____ Available data

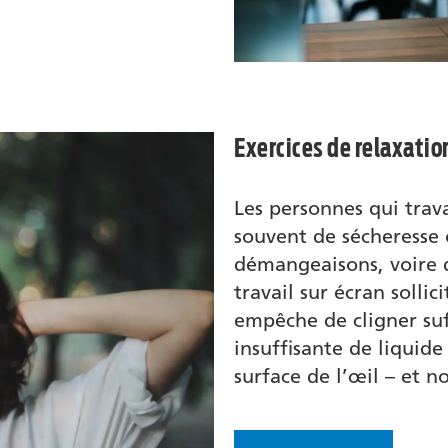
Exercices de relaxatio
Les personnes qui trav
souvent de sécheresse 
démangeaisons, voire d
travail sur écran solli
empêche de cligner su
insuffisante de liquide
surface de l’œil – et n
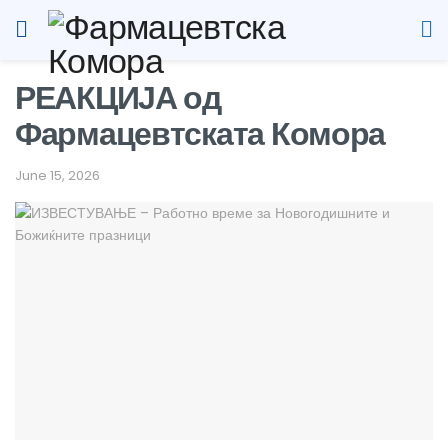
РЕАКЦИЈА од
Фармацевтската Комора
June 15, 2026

________
____ Available data

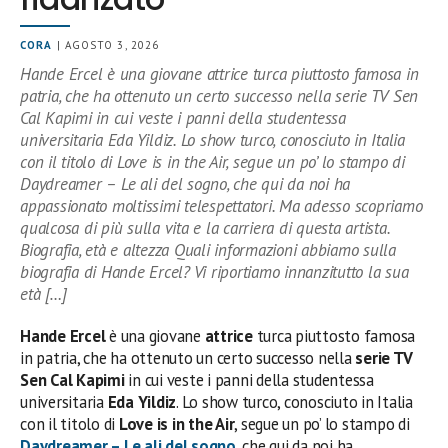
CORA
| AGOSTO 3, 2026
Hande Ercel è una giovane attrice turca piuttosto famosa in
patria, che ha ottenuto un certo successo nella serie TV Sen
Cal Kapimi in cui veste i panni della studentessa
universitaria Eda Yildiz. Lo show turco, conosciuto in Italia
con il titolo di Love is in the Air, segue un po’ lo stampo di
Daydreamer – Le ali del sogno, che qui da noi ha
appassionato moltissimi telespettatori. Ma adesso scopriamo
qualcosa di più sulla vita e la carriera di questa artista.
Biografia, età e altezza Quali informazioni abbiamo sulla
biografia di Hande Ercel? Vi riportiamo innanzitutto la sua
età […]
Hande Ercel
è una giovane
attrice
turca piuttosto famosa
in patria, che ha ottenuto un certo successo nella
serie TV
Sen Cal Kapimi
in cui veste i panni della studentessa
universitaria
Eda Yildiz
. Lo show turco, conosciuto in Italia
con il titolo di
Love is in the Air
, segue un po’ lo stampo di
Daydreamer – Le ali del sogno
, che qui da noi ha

________

What to produce - Restate word for word every line from the one with "Exercices de relaxatio" up to and including the one with "June 15, 2026" in the records above, minus the pictures.

Answer section -
Exercices de relaxatio
Les personnes qui trav
souvent de sécheresse 
démangeaisons, voire d
travail sur écran solli
empêche de cligner su
insuffisante de liquide
surface de l’œil – et n
РЕАКЦИЈА од
Фармацевтската Комора
June 15, 2026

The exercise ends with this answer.